One of the certainties in life, as well as death and taxes, is that the Sun will always manage to sink to a new depth, just when you thought it would be impossible. And today, they’ve done it again, in the worst possible taste. The offensive headline is “Michael Buble’s son discharged from hospital in Christmas miracle” and it’s offensive because it isn’t true.
As a minor blogger, I am loathe to even mention the subject given Buble’s heartfelt plea for privacy when son Noah was diagnosed with liver cancer. The Sun clearly had no such qualms running their “story’ because to them it was justified. It would certainly be justified to their owner, the odious Rupert Murdoch, whose reporters routinely hacked into people’s telephones, including one that belonged to a dead schoolgirl. And so came the story about the “Christmas miracle”.

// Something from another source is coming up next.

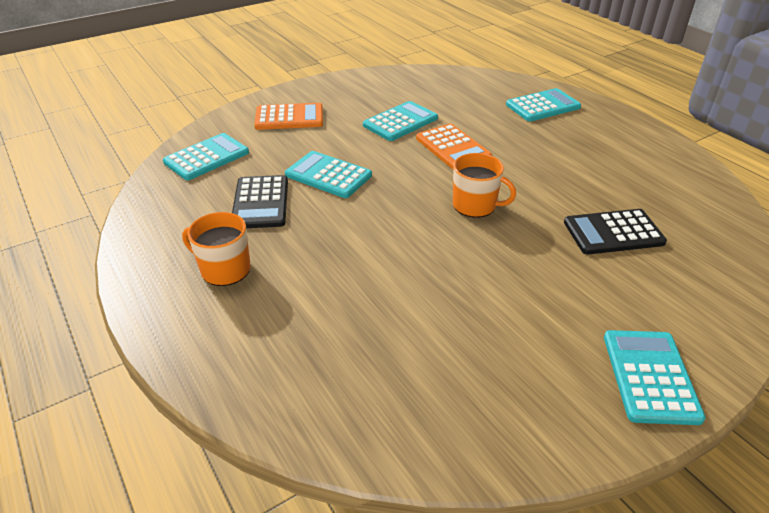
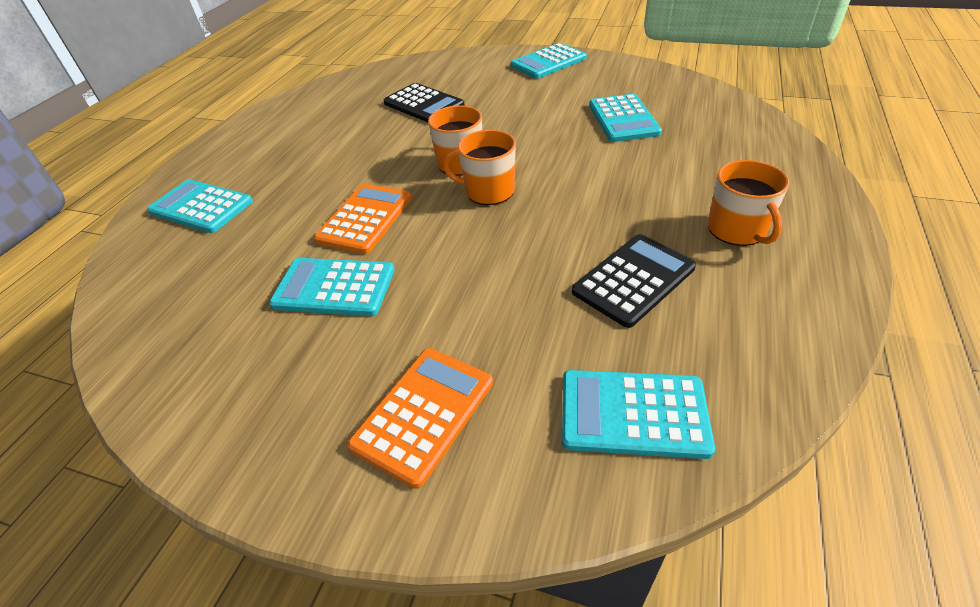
camera: 125 degrees left, 5 degrees up
orange calculator [254,103,323,130] -> orange calculator turned 75 degrees clockwise [347,348,493,489]
turquoise calculator [285,151,372,198] -> turquoise calculator moved to [589,94,662,142]
none -> orange mug [443,130,516,205]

The truth is that Buble’s son has completed his first sessions of chemotherapy. This was no miracle, Christmas or otherwise. Of course, we all want the boy to make a full recovery, so what possesses a journalist to tell an outright lie?
Clearly, nothing is sacred in the eyes of the Dirty Digger and his henchmen. Any story is justified, regardless of whether or not it is true. In the post truth world, where presidents win elections on the basis of lying to the electorate and where referendums are won and lost on the basis of lying, why should journalism be any different? I just think it should be.
Whilst I have opinions on a myriad of different subjects, I do not knowingly write things which are know are not true. People can work out a political slant to many articles, but not black or white lies. I didn’t go to journalism school and it’s hard to imagine making up lies is part of the curriculum. Does the editor simply tell journalists to make stuff up?
I can’t believe a intelligent journalist could ever confuse treatment with cure. Treatment might merely be palliative. We all know what cure means. That’s why we have to fear the worst kind of cynicism possible with the Sun. They have wilfully misled readers on an already sad story.